Sticks and mallets
The sticks used for the Turkish suspended cymbal have the following specifications:
Shaft length: approx. 30 – 35 cm.
Head diameter: 2.3 – 4 cm.
Material: wrapped in yarn, cord or fabric; rubber, felt, wood.
Suspended cymbals are most often struck with yarn-wrapped sticks (harder) and felt timpani mallets (softer). There is a huge range of sticks and mallets, from extra hard to extra soft, so a wide variety of effects can be achieved. Very occasionally drumsticks, triangle beaters, brushes and cello or double-bass bows are used.
It is usually the percussionist who decides which stick to use and his decision depends on the requirements of the piece, taking into account orchestration and volume.
Timpani mallets and soft sticks are suitable mainly for quiet entries with the brass, because the strike is not so prominent, which is more conducive to the overall sound. Soft mallets are also used for piano rolls because less attack is produced and the single strokes merge more readily to an unbroken sound.

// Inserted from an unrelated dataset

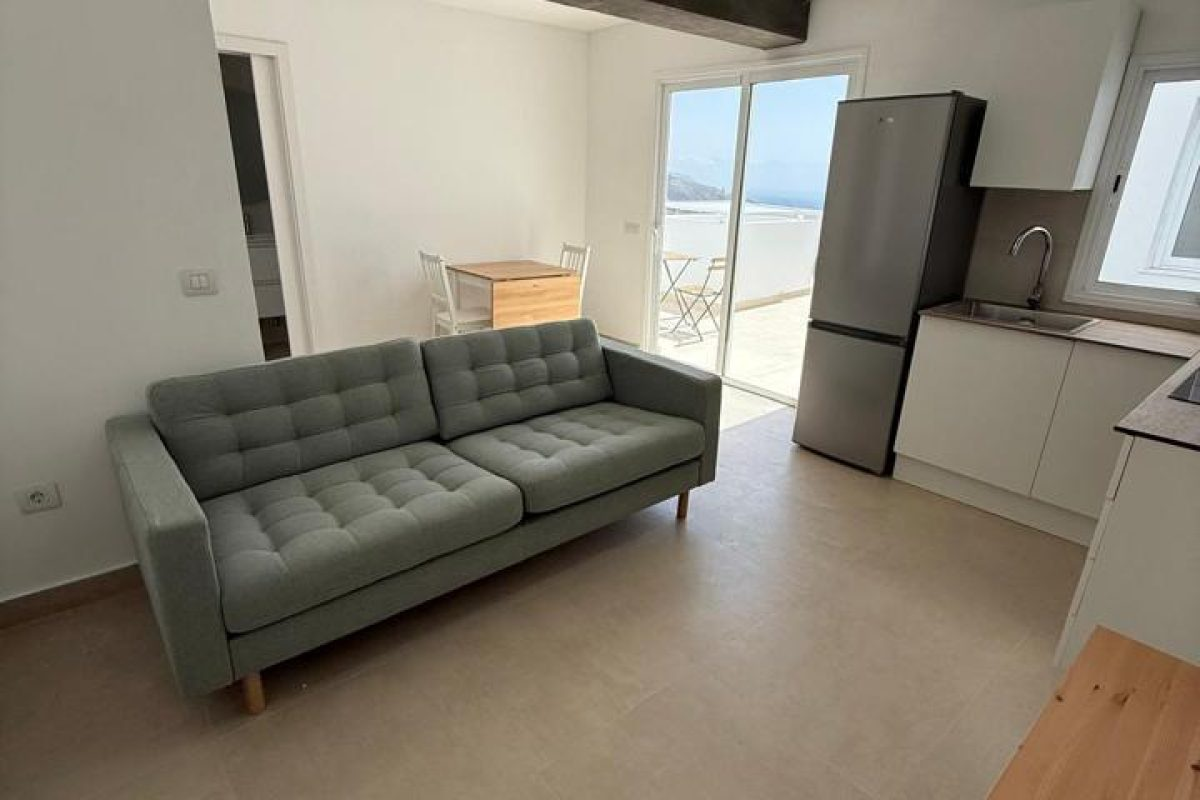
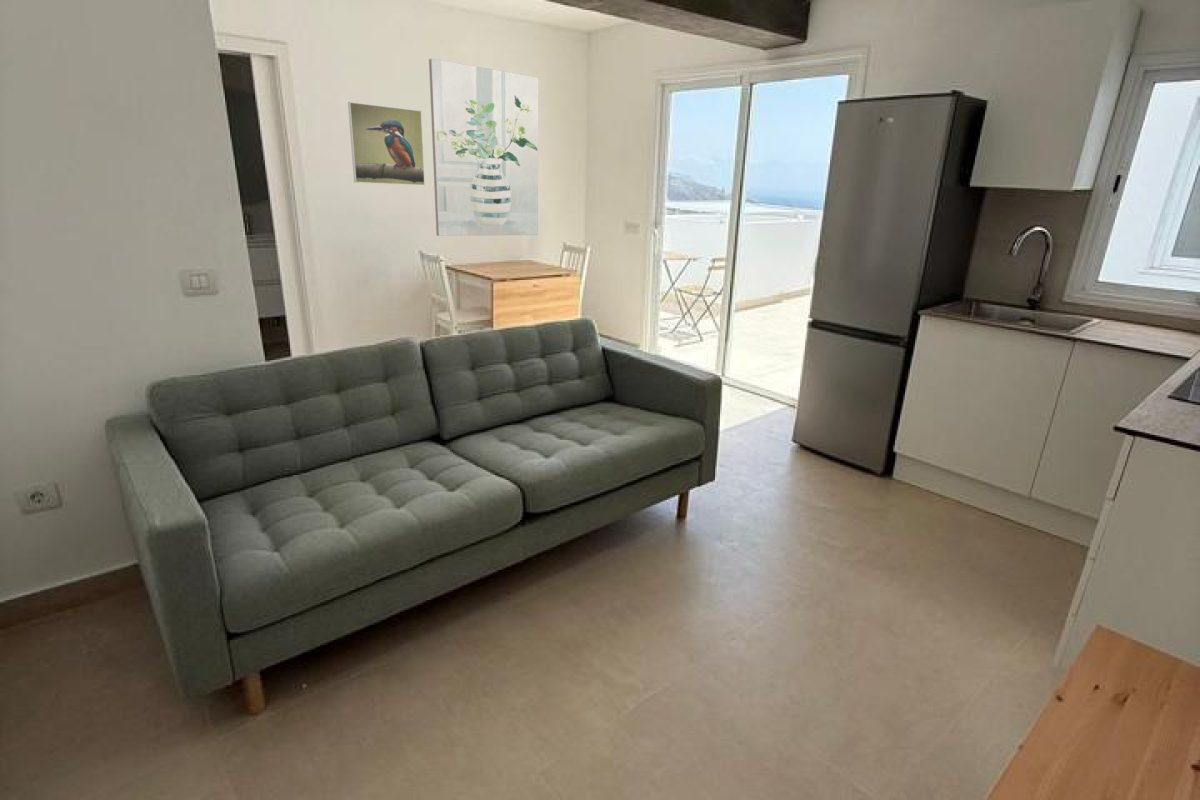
+ wall art [428,58,539,237]
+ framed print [347,101,426,187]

Yarn-wrapped sticks and wood mallets are preferred for fortissimo single strokes and for striking simultaneously with the single strokes of other percussion instruments such as the side drum, castanets etc. Hard sticks are also used for quiet single strokes, however, so that members of the audience who are sitting a long way away can hear the sound of the strike as well.
When playing a roll hard sticks are less capable of producing a continuous tone; on the other hand, they produce a higher volume. A merging of notes is perfectly possible with hard sticks at high volume, too.
Special effects can be achieved with metal mallets. The sound becomes very metallic and harsh (with thick metal mallets).
If the cymbal is struck with a brush the sound is very quiet, still metallic, but never harsh.
Cello or double-bass bow
Playing with a double-bass bow is an important effect. The sound varies according to the cymbal, the volume and the amount of pressure exerted on the cymbal by the bow and ranges from a definite note to a shrill cluster.
In principle the same types of stick are used for the Chinese cymbal as for the Turkish cymbal. However, the dynamic range of the former is not so large which means that fewer nuances are possible.